Vergabe der Fußball-WM 2006:Welches Märchen stimmt?

  • DFB-Präsident Niersbach will mit "allen denkbaren rechtlichen Schritten" gegen die Behauptungen des Spiegels vorgehen.
  • Laut DFB habe es eine schwarze Kasse mit 6,7 Millionen Euro nie gegeben.
  • Beim Spiegel ist man sich sicher, dass die Geschichte wasserdicht ist.

Von Johannes Aumüller, Hans Leyendecker und Klaus Ott

Im Werk "Das Märchen-Lexikon" heißt es einführend: Märchen seien "Erzählungen, deren Formgesetz bis zu einem gewissen Grade durch die unbewusste Erwartung des Zuhörers oder Lesers und das ebenso unbewusste Verständnis des Erzählers bestimmt" seien. Es gehe um "psychodramatische Spielmaterialien".

So ist das ein bisschen auch mit der Geschichte des Spiegels über das angeblich "zerstörte Sommermärchen" der Deutschen. Jeder liest im Moment das heraus, was er lesen will. Es geht auch ums Spiel und eine ganze Menge Psycho.

DFB prüft rechtliche Schritte

Klar ist: Der DFB und das Magazin haben härtere Auseinandersetzungen vor sich. Presserechtlich und auch sonst. "Gegen die Kernbehauptung der Geschichte", die WM 2006 sei "mit Mitteln aus einer schwarzen Kasse des DFB oder beim Organisationskomitee" gekauft worden, will DFB-Präsident Wolfgang Niersbach mit "allen denkbaren rechtlichen Schritten" vorgehen. Das soll von der Unterlassungserklärung bis zum Widerruf reichen. So stellen sich die beim DFB das jedenfalls vor. Auch wird möglicherweise ein Strafrechtler eingeschaltet, der prüfen soll, ob eine Strafanzeige Sinn ergäbe oder nicht.

Die Macher des Magazins wiederum sind sicher, dass ihre Geschichte wasserdicht ist. Aus einem Verdacht sei "Gewissheit" geworden. So steht das in der "Hausmitteilung". Für Außenstehende des Falles ist es nicht einfach, sich auf die Wucherungen einer solchen Affäre einzulassen. Behauptung steht gegen Behauptung. Das meiste erscheint, derzeit noch, rätselhaft. Und im Mittelpunkt dieses Rätsels steht eine Summe in Höhe von 6,7 Millionen Euro.
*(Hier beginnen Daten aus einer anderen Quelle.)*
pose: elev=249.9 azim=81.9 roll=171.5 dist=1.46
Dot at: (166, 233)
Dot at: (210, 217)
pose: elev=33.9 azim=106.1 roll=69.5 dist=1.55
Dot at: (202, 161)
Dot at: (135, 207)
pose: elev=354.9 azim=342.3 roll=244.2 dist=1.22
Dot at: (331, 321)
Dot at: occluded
6,7 Millionen Euro auf ein Fifa-Konto in Genf

Angeblich, so die Version des Spiegel, hat der Unternehmer Robert Louis-Dreyfus im Jahr 2000 umgerechnet 6,7 Millionen Euro zur Verfügung gestellt, damit die Deutschen Stimmen für die WM kaufen konnten. Die Millionen soll er Jahre später zurückverlangt haben. Da eine solche Zahlung verständlicherweise nicht auf ordentlichem Weg möglich gewesen wäre, hätten Verantwortliche des DFB im Jahr 2005 exakt 6,7 Millionen Euro mit der Begründung "Beitrag Kultur-Programm Fifa" auf ein Fifa-Konto in Genf überwiesen. Von dort sei das Geld auf ein Konto von Dreyfus in Zürich überwiesen worden.
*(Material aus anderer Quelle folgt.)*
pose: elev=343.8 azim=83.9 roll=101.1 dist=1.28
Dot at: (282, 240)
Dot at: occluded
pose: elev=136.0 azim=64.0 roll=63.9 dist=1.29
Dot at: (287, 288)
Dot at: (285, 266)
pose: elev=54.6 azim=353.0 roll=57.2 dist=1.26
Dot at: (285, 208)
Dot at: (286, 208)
DFB: Schwarze Kasse hat es nie gegeben

DFB-Verantwortliche erklären öffentlich und in Hintergrundgesprächen, das sei alles ganz anders. Eine schwarze Kasse habe es nie gegeben. Es seien keine Stimmen gekauft worden und mit den 6,7 Millionen Euro sei das so: Im Sommer dieses Jahres habe der DFB einen Tipp, wohl einen Anruf, bekommen, man solle sich mal um eine Zahlung im Jahr 2005 kümmern. In den Büchern sei dann nachzuvollziehen gewesen, dass vor zehn Jahren exakt diese Millionensumme an die Fifa überwiesen wurde. Das Geld sei möglicherweise nicht für den angegebenen Zweck verwendet worden.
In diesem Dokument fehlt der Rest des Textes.